Pretend you have a data set and one column, mode looks like this:

mode
-----
high
high
high
low
off
off
off
low


Maybe this is the settings for a machine, maybe it's the settings for a fan, who knows.  One thing that I see quite a bit in newly minted data scientists is leaping to use one-hot encode for categorical variables that don't have too many unique values.

Sometimes this is okay.  But in this case you're losing something: you're losing the fact that, in some sense, off < low < medium < high.  In other words, these things are ordered, and so we call these ordinal categorical variables.

What can we do?  I've seen some pretty wild transformations and functions which encode these, but, ultimately, you need the following: the list of variables and their approximate relative weight with respect to each other — that is, maybe off is 0, maybe low is 1, but maybe high is so much more wild that we want to count it a bit more and we can distance it from low by making its value 5.  That way instead of

off
low
high


we have

0
1
5


Practically, the values you choose will vary — some people just use 0, 1, 2, 3..., and that might be fine.  Either way, we now have a categorical-to-numeric mapping!

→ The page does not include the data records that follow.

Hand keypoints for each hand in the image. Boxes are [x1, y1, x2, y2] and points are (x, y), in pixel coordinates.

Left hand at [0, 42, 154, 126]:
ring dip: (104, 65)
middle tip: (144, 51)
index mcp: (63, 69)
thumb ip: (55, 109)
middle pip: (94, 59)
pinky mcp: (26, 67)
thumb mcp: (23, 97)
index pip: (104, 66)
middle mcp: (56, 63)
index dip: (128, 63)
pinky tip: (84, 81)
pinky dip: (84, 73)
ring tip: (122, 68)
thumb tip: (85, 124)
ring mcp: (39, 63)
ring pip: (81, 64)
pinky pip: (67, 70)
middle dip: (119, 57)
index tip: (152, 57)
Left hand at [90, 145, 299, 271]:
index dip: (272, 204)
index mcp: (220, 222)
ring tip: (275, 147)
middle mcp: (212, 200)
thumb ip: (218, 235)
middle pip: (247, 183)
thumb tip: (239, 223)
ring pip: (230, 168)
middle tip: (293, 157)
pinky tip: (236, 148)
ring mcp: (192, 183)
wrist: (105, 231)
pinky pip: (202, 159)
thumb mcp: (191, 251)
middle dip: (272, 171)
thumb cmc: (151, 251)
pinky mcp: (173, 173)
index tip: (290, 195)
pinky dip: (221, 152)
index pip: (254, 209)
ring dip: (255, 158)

My method of mapping this in Python is the following:

# Suppose df is your dataframe with the mode column.

mode_mapping_dict = {
'off': 0,
'low': 1,
'high': 5
}

df['mode_numeric'] = df['mode'].apply(lambda x: mode_mapping_dict[x])


What you get back is pretty much what you'd expect:

 mode  | mode_numeric
------+-------------
'high' |  5
'high' |  5
'high' |  5
'low'  |  1
'off'  |  0
'off'  |  0
'off'  |  0
'low'  |  1


At this point, you can drop and forget about the mode column and use the mode_metric column (which has preserved the order!) in your models.